Latest Thread Comments (5 total)
Posted by Humus on Friday, 10-Aug-07 00:00:14 UTC
Image: http://www.humus.ca/temp/yayhog.jpg

Posted by K.I.L.E.R on Friday, 10-Aug-07 00:16:55 UTC
THANK YOU!!I had a heart attack when I saw your post.I've been waiting for this like you wouldn't believe. When are Linux drivers coming out?

Posted by Chris Lux on Friday, 10-Aug-07 07:44:34 UTC
Quoting K.I.L.E.R
I've been waiting for this like you wouldn't believe. When are Linux drivers coming out?
sadly the OpenGL 3 spec will not be released until the end of september. for the really interesting stuff like Long Peaks reloaded (what ever this is) and Mt. Evans we have to wait another 3 to 5 months.

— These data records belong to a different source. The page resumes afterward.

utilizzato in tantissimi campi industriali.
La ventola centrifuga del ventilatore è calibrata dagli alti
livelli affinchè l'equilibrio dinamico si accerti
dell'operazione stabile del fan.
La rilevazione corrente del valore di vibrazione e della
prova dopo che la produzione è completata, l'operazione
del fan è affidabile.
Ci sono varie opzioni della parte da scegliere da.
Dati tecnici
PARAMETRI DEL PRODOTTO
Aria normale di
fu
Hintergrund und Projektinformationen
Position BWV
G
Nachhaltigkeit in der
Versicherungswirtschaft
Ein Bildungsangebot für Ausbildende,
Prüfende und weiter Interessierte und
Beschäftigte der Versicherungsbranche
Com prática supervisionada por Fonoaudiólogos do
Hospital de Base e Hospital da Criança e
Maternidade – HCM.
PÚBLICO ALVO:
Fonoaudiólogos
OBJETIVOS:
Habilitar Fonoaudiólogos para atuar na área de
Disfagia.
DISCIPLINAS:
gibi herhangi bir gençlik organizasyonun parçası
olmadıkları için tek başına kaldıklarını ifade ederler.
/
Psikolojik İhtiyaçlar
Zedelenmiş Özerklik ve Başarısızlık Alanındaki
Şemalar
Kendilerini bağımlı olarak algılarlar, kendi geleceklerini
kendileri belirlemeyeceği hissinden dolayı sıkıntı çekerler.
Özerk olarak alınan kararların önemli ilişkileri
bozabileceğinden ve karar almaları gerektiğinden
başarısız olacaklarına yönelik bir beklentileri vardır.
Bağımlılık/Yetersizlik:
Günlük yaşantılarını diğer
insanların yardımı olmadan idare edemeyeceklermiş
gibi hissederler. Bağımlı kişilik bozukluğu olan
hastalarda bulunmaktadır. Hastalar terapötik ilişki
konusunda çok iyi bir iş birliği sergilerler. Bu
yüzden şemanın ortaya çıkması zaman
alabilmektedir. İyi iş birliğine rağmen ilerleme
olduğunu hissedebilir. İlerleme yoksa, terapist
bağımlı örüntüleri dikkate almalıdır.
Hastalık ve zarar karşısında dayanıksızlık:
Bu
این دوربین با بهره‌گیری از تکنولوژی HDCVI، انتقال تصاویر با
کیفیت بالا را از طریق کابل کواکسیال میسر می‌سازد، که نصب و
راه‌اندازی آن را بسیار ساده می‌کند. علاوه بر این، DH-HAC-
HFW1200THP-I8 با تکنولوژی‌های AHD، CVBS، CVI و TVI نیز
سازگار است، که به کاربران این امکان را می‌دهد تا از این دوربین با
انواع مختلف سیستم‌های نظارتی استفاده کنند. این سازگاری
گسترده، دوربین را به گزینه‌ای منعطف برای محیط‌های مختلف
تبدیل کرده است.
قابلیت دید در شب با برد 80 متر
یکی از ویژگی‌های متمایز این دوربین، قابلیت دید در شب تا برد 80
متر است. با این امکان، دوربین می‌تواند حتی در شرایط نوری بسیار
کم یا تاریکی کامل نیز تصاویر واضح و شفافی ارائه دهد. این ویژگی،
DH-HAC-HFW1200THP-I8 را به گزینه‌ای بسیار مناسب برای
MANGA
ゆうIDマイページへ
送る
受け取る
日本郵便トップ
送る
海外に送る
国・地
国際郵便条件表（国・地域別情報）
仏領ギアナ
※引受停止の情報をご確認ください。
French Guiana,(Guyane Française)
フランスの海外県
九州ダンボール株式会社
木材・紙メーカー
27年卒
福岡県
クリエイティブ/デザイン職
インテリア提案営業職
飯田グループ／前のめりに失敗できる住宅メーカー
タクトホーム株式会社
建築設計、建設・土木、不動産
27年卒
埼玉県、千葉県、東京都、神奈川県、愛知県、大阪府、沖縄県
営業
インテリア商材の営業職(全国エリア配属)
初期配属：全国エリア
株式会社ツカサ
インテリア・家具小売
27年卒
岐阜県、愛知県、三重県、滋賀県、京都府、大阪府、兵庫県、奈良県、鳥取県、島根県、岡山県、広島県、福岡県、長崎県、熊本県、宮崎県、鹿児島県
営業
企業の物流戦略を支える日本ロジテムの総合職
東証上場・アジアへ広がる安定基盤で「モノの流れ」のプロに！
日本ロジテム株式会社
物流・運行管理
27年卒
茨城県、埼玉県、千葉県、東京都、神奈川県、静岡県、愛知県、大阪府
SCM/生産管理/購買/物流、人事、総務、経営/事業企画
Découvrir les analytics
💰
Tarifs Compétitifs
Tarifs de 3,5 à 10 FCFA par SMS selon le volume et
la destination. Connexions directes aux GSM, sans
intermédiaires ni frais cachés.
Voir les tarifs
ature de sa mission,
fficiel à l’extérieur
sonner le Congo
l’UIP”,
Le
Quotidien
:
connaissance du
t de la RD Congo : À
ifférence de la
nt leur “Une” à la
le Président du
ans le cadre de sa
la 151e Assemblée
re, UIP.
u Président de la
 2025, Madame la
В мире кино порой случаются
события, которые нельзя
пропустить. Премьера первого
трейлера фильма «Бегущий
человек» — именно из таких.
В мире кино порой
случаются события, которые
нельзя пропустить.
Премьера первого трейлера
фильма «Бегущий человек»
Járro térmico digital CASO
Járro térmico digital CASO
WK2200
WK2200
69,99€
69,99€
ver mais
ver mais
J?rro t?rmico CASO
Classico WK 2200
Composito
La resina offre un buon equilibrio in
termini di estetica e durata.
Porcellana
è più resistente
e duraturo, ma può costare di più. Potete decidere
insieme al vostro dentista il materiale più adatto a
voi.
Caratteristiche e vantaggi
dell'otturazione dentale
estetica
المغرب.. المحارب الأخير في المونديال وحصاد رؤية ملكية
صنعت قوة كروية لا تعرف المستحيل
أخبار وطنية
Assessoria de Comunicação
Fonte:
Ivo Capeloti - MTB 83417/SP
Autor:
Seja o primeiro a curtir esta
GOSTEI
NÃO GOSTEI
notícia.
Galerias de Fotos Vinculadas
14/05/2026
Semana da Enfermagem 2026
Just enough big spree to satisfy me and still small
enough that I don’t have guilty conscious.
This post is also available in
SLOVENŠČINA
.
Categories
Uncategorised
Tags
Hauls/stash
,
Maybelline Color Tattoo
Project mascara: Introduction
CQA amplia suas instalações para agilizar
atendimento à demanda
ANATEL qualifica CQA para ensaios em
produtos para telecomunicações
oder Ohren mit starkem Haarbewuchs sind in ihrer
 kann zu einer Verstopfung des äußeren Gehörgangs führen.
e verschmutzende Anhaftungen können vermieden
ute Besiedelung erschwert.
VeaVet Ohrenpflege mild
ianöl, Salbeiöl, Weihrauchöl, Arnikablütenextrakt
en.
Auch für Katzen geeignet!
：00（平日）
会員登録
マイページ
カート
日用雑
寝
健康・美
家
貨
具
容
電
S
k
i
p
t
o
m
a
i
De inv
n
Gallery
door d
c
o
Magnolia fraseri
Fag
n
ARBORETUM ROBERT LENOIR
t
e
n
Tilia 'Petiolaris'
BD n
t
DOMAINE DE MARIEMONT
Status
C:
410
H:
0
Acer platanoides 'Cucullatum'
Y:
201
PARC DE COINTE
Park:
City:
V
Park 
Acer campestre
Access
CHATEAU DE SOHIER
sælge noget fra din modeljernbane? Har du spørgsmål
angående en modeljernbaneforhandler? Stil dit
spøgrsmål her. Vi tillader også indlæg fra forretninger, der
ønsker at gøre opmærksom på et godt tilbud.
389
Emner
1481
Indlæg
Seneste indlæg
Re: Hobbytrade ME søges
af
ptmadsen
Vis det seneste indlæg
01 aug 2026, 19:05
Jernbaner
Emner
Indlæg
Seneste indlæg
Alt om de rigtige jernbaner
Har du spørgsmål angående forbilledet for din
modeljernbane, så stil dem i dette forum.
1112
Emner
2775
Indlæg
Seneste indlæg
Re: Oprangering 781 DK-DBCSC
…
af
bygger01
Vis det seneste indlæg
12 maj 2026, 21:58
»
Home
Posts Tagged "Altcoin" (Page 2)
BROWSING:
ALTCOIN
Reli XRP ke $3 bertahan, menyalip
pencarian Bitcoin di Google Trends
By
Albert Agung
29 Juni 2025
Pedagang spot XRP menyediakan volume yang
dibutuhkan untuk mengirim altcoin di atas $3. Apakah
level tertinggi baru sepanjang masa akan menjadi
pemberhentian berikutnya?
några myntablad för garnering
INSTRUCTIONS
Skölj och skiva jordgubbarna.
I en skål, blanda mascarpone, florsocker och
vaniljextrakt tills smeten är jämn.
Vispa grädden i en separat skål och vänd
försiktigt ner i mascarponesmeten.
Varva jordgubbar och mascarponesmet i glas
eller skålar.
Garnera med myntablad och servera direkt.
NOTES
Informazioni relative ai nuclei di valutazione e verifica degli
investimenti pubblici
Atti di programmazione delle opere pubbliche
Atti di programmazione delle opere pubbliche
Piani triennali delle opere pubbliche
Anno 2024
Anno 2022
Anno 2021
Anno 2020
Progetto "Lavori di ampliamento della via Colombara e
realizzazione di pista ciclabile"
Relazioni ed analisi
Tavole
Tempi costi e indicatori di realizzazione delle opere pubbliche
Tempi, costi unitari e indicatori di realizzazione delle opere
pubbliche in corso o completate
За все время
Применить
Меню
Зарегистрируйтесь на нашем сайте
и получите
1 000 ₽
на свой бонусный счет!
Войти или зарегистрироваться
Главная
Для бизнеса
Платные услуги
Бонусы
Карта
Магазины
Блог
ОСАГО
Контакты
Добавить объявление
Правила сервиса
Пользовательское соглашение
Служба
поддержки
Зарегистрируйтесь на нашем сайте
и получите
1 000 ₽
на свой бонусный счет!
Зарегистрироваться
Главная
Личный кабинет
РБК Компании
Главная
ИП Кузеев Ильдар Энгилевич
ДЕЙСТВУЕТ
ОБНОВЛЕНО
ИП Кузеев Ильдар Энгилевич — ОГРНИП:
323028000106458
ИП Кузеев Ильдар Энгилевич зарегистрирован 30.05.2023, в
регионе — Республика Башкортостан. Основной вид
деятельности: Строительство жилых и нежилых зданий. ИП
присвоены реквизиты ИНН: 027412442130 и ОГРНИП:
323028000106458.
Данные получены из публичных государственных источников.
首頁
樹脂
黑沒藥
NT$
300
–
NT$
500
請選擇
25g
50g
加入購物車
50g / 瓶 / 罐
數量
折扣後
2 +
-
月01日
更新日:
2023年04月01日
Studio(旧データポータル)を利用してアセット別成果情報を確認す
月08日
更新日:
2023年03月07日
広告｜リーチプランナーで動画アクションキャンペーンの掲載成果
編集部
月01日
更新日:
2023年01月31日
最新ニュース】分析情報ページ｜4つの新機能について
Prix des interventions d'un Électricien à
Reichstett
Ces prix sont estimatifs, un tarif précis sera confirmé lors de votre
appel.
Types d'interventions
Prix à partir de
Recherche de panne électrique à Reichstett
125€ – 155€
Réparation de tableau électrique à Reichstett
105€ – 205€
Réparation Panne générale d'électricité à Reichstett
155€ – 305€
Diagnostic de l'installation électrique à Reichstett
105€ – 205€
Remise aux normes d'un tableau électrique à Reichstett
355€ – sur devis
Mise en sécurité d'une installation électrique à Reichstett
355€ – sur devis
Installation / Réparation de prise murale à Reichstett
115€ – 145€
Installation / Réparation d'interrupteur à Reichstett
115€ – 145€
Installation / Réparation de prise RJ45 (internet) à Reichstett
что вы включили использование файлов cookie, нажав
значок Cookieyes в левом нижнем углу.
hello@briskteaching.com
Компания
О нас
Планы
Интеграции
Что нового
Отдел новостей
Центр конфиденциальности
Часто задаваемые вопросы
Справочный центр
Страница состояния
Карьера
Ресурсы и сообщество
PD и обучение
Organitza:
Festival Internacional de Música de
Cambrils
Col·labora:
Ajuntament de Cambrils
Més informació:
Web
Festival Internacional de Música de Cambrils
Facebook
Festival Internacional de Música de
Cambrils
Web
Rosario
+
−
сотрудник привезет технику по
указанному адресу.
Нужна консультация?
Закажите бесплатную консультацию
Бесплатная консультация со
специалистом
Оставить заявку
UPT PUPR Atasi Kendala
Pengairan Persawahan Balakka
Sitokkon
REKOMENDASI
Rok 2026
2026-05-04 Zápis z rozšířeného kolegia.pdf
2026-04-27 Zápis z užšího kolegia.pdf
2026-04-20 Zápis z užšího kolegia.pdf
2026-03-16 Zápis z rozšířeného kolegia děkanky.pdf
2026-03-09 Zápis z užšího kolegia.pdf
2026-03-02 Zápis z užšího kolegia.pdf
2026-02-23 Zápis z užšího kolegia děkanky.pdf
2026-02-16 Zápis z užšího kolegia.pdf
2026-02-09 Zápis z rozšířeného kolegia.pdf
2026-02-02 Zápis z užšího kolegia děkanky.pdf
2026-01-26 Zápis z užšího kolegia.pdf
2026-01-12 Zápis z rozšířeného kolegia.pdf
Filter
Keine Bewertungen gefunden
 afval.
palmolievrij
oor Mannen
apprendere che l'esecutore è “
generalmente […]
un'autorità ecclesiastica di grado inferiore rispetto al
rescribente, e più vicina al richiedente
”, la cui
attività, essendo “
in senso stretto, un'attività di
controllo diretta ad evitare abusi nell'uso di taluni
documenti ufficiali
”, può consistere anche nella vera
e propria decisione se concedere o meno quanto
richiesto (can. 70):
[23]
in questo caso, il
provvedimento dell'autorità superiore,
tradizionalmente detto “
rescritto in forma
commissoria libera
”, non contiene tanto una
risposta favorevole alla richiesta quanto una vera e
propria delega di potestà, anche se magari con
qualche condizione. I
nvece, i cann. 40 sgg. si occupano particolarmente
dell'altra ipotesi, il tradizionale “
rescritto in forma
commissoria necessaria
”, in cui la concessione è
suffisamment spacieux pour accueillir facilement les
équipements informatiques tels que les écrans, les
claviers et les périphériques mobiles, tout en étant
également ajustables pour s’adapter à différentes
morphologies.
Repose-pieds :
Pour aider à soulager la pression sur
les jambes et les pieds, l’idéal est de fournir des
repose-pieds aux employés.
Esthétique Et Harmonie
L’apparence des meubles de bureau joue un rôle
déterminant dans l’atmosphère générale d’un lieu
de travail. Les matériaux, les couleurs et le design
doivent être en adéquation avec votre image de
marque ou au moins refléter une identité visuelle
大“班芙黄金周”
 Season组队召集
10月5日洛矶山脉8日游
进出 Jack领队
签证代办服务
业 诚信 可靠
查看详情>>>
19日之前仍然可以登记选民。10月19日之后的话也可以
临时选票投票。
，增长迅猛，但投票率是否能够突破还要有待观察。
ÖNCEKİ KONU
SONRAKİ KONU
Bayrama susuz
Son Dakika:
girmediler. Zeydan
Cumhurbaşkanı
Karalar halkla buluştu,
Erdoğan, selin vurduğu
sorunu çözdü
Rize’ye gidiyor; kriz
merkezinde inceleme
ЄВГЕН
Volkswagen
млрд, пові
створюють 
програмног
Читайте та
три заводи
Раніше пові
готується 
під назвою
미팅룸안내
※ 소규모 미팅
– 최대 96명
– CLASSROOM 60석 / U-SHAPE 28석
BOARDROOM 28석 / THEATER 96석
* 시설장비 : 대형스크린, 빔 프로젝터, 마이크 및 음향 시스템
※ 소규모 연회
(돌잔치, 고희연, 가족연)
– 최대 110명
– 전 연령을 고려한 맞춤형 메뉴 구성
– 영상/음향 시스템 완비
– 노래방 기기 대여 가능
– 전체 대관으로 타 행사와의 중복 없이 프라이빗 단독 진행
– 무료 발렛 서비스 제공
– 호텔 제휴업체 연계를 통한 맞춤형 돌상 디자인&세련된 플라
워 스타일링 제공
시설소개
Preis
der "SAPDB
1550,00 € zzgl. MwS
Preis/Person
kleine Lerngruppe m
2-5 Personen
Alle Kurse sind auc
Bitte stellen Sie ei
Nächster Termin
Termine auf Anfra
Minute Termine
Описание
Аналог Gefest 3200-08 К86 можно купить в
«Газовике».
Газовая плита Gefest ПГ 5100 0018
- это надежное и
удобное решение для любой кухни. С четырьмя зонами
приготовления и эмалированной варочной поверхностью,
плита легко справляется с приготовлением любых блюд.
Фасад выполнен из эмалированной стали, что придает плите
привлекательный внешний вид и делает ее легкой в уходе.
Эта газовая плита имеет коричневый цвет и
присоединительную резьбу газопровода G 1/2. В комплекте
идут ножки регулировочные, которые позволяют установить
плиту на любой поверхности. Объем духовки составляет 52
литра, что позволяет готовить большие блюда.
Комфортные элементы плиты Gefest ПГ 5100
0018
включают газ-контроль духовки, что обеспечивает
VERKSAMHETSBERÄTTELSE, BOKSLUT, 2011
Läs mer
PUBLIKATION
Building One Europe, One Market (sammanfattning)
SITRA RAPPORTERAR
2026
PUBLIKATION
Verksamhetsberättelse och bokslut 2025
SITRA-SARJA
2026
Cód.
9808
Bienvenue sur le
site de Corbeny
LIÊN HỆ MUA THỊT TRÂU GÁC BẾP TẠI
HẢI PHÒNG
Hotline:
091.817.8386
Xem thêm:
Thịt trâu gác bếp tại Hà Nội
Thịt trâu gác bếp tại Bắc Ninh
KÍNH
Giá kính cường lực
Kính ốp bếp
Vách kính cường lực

in the BOF session slides there are only few new points, so i guess we have to wait for september and hope drivers are coming alongside with the spec ;)

Posted by HumbleGuy on Friday, 10-Aug-07 20:52:56 UTC
Quote
Get back to the bare metal
Remove layers of waxy build-up
Update to reflect hardware changes
This isn’t 1992
Enhance performance
Remove inherent overhead
Streamlined API
Simplify application development
Remove redundancy
Focused on efficient usage
Simplify driver development
For higher quality implementations
I love this! Finally some meaningful movement.

Posted by bobvodka on Monday, 13-Aug-07 15:23:40 UTC
Quoting Chris Lux
sadly the OpenGL 3 spec will not be released until the end of september. for the really interesting stuff like Long Peaks reloaded (what ever this is) and Mt. Evans we have to wait another 3 to 5 months.
Longs Peak was the code name for OpenGL3.0. Mt. Evans if basically an extension to GL3.0 which will expose features for DX10 class hardware, however there is going to be another DX9 targeted release before then to add a few features beyond GL3.0.

For the record, GL3.0 is pretty much a remake of the GL2.1 features but with a new API and old, outdated and 'slow' functionality removed.

So, by the end of the year we could well be at OpenGL3.2, depending on the naming scheme they choose to adopt.